:: Records from a data collection ::
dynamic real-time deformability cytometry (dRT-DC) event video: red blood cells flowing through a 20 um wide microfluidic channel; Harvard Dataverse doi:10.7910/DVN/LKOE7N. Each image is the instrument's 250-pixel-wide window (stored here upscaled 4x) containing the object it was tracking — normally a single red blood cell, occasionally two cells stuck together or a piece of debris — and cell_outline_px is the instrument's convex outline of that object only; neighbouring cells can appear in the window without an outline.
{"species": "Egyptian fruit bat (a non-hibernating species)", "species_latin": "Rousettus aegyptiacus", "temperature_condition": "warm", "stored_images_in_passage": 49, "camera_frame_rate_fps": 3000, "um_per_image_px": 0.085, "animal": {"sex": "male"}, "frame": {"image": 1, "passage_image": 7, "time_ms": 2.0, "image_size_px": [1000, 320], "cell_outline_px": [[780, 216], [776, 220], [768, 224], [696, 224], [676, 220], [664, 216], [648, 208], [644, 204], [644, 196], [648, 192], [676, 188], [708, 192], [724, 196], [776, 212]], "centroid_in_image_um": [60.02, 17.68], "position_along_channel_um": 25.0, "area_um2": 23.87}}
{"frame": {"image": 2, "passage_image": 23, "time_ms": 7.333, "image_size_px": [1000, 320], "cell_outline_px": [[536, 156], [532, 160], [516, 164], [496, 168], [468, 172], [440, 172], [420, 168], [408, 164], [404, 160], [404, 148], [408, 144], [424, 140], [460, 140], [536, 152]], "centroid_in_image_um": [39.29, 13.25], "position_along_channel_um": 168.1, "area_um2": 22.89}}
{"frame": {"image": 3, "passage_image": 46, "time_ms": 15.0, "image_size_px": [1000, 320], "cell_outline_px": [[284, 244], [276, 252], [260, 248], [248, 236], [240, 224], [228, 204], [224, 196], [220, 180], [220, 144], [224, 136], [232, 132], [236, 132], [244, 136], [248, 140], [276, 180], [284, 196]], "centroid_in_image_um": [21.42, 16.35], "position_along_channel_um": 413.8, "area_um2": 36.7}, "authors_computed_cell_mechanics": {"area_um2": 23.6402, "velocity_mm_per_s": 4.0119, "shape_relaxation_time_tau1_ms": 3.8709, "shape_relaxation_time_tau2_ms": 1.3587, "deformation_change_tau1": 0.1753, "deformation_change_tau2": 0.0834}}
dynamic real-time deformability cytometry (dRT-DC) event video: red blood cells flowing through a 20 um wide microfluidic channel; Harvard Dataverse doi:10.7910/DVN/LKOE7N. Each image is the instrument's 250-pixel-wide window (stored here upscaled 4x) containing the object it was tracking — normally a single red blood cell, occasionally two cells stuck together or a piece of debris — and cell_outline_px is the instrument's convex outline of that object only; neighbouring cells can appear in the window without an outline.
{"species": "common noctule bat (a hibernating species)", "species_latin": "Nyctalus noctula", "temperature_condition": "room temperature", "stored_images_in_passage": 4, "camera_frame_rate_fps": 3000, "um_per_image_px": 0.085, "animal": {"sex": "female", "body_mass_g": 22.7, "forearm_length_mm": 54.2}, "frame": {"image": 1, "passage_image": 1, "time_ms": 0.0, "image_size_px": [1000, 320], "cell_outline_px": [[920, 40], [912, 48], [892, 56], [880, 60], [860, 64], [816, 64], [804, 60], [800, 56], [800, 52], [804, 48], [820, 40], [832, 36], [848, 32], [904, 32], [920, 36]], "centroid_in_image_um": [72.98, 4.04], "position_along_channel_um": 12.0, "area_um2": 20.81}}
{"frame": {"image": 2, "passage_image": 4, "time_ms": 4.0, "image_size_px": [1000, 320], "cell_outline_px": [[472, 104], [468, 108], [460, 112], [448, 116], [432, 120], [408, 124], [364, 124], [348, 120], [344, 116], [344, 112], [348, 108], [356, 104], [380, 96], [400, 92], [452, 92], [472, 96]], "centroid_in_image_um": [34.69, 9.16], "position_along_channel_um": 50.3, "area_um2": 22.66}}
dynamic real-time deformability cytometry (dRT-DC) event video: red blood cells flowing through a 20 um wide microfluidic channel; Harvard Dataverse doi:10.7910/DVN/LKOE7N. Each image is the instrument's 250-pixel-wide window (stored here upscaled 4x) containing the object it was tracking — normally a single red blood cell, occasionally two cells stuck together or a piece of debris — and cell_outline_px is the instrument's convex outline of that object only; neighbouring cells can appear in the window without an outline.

:: GIVEN TASK ::
Write out every entry again, keeping each line exactly the same.

:: EXERCISE RESPONSE ::
dynamic real-time deformability cytometry (dRT-DC) event video: red blood cells flowing through a 20 um wide microfluidic channel; Harvard Dataverse doi:10.7910/DVN/LKOE7N. Each image is the instrument's 250-pixel-wide window (stored here upscaled 4x) containing the object it was tracking — normally a single red blood cell, occasionally two cells stuck together or a piece of debris — and cell_outline_px is the instrument's convex outline of that object only; neighbouring cells can appear in the window without an outline.
{"species": "Egyptian fruit bat (a non-hibernating species)", "species_latin": "Rousettus aegyptiacus", "temperature_condition": "warm", "stored_images_in_passage": 49, "camera_frame_rate_fps": 3000, "um_per_image_px": 0.085, "animal": {"sex": "male"}, "frame": {"image": 1, "passage_image": 7, "time_ms": 2.0, "image_size_px": [1000, 320], "cell_outline_px": [[780, 216], [776, 220], [768, 224], [696, 224], [676, 220], [664, 216], [648, 208], [644, 204], [644, 196], [648, 192], [676, 188], [708, 192], [724, 196], [776, 212]], "centroid_in_image_um": [60.02, 17.68], "position_along_channel_um": 25.0, "area_um2": 23.87}}
{"frame": {"image": 2, "passage_image": 23, "time_ms": 7.333, "image_size_px": [1000, 320], "cell_outline_px": [[536, 156], [532, 160], [516, 164], [496, 168], [468, 172], [440, 172], [420, 168], [408, 164], [404, 160], [404, 148], [408, 144], [424, 140], [460, 140], [536, 152]], "centroid_in_image_um": [39.29, 13.25], "position_along_channel_um": 168.1, "area_um2": 22.89}}
{"frame": {"image": 3, "passage_image": 46, "time_ms": 15.0, "image_size_px": [1000, 320], "cell_outline_px": [[284, 244], [276, 252], [260, 248], [248, 236], [240, 224], [228, 204], [224, 196], [220, 180], [220, 144], [224, 136], [232, 132], [236, 132], [244, 136], [248, 140], [276, 180], [284, 196]], "centroid_in_image_um": [21.42, 16.35], "position_along_channel_um": 413.8, "area_um2": 36.7}, "authors_computed_cell_mechanics": {"area_um2": 23.6402, "velocity_mm_per_s": 4.0119, "shape_relaxation_time_tau1_ms": 3.8709, "shape_relaxation_time_tau2_ms": 1.3587, "deformation_change_tau1": 0.1753, "deformation_change_tau2": 0.0834}}
dynamic real-time deformability cytometry (dRT-DC) event video: red blood cells flowing through a 20 um wide microfluidic channel; Harvard Dataverse doi:10.7910/DVN/LKOE7N. Each image is the instrument's 250-pixel-wide window (stored here upscaled 4x) containing the object it was tracking — normally a single red blood cell, occasionally two cells stuck together or a piece of debris — and cell_outline_px is the instrument's convex outline of that object only; neighbouring cells can appear in the window without an outline.
{"species": "common noctule bat (a hibernating species)", "species_latin": "Nyctalus noctula", "temperature_condition": "room temperature", "stored_images_in_passage": 4, "camera_frame_rate_fps": 3000, "um_per_image_px": 0.085, "animal": {"sex": "female", "body_mass_g": 22.7, "forearm_length_mm": 54.2}, "frame": {"image": 1, "passage_image": 1, "time_ms": 0.0, "image_size_px": [1000, 320], "cell_outline_px": [[920, 40], [912, 48], [892, 56], [880, 60], [860, 64], [816, 64], [804, 60], [800, 56], [800, 52], [804, 48], [820, 40], [832, 36], [848, 32], [904, 32], [920, 36]], "centroid_in_image_um": [72.98, 4.04], "position_along_channel_um": 12.0, "area_um2": 20.81}}
{"frame": {"image": 2, "passage_image": 4, "time_ms": 4.0, "image_size_px": [1000, 320], "cell_outline_px": [[472, 104], [468, 108], [460, 112], [448, 116], [432, 120], [408, 124], [364, 124], [348, 120], [344, 116], [344, 112], [348, 108], [356, 104], [380, 96], [400, 92], [452, 92], [472, 96]], "centroid_in_image_um": [34.69, 9.16], "position_along_channel_um": 50.3, "area_um2": 22.66}}
dynamic real-time deformability cytometry (dRT-DC) event video: red blood cells flowing through a 20 um wide microfluidic channel; Harvard Dataverse doi:10.7910/DVN/LKOE7N. Each image is the instrument's 250-pixel-wide window (stored here upscaled 4x) containing the object it was tracking — normally a single red blood cell, occasionally two cells stuck together or a piece of debris — and cell_outline_px is the instrument's convex outline of that object only; neighbouring cells can appear in the window without an outline.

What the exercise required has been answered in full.